Personally I'd think really carefully before taking her away, that's still quite early into placement. Our son was placed at 6 months and we did our first weekend away when he was a year old so he'd been with us 6 months and was very settled. It was absolute hell! He was so distressed and upset, he barely slept at all the entire weekend and we were exhausted. Obviously in was the first time since placement he'd been away from home to a new environment (we had stayed the odd night at my parents with him but he was used to their house and napping there etc) since placement and it just triggered that fear for him that he was losing it all again. It took us a good couple of months to get back on track and with hindsight I'd never do it so soon. We've since been away again in March this year so 15 months after placement and the difference was enormous.


----------



## ritzi (Feb 18, 2006)

AJ - the SW will need to fill in the BP address'...they are not really allowed to give them to you so unless you can find them on LO's paperwork somewhere you may find SW wont give you them  - to protect BP's confidentiality. 

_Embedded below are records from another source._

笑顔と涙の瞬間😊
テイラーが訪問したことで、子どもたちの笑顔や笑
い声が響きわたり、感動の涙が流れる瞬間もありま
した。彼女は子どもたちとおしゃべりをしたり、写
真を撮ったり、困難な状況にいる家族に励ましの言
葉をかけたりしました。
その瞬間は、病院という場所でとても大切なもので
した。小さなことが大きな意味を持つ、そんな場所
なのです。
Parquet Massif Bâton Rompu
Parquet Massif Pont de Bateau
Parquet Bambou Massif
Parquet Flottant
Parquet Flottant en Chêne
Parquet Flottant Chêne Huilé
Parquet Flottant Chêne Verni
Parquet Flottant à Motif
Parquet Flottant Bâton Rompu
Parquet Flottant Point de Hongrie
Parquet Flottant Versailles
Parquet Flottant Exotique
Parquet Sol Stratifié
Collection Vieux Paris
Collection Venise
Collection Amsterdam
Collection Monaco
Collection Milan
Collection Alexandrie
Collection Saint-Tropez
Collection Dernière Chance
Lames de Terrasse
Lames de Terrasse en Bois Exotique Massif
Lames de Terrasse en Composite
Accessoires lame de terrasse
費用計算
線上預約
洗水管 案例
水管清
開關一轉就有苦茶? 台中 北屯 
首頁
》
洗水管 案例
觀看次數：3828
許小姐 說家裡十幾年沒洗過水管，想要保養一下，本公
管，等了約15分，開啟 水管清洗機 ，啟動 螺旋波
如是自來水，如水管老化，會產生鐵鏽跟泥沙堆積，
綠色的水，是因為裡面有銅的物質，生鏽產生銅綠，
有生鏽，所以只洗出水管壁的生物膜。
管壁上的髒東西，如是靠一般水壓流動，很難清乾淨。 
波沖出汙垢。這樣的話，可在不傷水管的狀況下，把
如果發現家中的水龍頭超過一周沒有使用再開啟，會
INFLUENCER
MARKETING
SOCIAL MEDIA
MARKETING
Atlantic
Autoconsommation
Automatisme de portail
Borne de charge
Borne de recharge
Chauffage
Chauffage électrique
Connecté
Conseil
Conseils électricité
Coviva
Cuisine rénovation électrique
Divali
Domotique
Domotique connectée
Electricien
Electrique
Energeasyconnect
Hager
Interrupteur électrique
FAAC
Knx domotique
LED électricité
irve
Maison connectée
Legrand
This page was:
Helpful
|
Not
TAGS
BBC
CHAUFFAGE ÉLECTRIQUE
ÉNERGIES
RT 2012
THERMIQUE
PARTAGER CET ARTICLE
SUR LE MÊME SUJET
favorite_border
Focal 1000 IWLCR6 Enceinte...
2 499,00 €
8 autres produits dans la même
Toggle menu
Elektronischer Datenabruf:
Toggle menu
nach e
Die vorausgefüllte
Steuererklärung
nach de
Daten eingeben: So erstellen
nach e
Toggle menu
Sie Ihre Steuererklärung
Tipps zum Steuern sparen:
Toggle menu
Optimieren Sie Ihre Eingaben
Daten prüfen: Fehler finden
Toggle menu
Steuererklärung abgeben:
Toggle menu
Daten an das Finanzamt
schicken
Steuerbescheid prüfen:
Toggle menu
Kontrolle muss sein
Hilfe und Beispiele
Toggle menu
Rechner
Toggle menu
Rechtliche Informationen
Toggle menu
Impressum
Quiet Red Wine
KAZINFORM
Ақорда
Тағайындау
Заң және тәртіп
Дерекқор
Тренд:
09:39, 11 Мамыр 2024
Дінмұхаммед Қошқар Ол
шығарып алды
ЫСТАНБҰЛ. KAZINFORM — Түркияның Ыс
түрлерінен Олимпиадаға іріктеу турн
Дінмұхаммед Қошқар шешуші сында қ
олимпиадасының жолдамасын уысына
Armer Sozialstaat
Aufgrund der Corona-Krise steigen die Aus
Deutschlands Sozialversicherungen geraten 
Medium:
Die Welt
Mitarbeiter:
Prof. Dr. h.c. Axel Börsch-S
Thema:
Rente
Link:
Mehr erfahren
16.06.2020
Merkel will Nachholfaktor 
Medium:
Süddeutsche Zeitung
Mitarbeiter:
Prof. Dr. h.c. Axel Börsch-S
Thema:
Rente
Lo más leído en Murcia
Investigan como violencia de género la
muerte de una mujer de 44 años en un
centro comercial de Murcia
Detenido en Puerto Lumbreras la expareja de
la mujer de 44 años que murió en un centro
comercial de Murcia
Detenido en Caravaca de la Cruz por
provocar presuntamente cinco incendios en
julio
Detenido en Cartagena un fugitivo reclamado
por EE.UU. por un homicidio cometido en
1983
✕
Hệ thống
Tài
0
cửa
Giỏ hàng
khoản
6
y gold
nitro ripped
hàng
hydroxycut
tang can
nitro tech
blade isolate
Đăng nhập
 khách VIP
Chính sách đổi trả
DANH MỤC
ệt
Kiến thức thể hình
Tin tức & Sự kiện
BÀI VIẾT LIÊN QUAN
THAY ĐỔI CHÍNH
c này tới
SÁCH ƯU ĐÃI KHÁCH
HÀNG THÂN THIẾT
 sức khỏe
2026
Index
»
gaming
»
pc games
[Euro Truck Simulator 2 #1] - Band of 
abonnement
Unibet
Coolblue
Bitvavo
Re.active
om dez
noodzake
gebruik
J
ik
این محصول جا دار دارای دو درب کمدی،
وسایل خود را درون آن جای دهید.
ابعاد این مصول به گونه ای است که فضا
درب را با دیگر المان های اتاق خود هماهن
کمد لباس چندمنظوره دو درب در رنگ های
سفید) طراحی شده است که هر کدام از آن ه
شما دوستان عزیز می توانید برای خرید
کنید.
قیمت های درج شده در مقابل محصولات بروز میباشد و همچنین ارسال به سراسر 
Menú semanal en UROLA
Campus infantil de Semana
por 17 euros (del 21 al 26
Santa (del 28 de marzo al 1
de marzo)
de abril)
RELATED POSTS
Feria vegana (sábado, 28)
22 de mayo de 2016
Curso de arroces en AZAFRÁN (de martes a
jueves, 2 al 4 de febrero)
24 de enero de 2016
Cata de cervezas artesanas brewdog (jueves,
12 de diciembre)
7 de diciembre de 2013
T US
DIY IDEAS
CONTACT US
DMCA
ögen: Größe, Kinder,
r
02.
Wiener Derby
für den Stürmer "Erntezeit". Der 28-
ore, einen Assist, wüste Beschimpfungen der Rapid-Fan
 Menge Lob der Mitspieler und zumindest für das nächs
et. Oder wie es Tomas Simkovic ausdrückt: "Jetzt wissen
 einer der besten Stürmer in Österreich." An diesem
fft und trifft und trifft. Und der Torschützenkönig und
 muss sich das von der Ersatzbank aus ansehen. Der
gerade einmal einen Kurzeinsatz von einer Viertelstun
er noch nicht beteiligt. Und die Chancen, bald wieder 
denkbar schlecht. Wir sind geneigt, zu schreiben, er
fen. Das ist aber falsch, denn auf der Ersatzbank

You may also find they do not hand over the birth certificate easily - you are not the legal guardian yet and SS will remind you of this if you push too hard    . Tread lightly i think....ask again and say you need it to open LO a bank account and for the court paperwork. They should hand it over, but may be a little nervous especially if sw fairly new to adoption   



The paperwork can become very complex if there are siblings involved. are there? if so the SW will need to do that bit as they ask which order each child has etc -  obviously much easier for you if not!


Our LA also ask not to submit paperwork before the 12 week review - i think its a regional thing    frustrating but just go with it, the passport is the most important thing here as you won't make the turnaround anyway i dont think....


does that help?  i know its not what you want to hear


----------



## A J (Oct 2, 2011)

Thanks everyone for helping me think this through. 
I can pick up birth certificate tomorrow- they were always willing to give it & need it for child benefit application....they are just so slow!
LO SW has agreed to get us a passport- we need to complete form & give her photos. I thought BP's have to sign, but don't think they do by reading the guidelines- can ss do it as they have parental responsibility maybe?
I expect they hope we back down with court application, but still think we will proceed. We have both BP's addresses on paperwork already & will just check with SW that they haven't moved.
It actually feels quite liberating, being able to put some action in by ourselves and not play their way
AJ xx


----------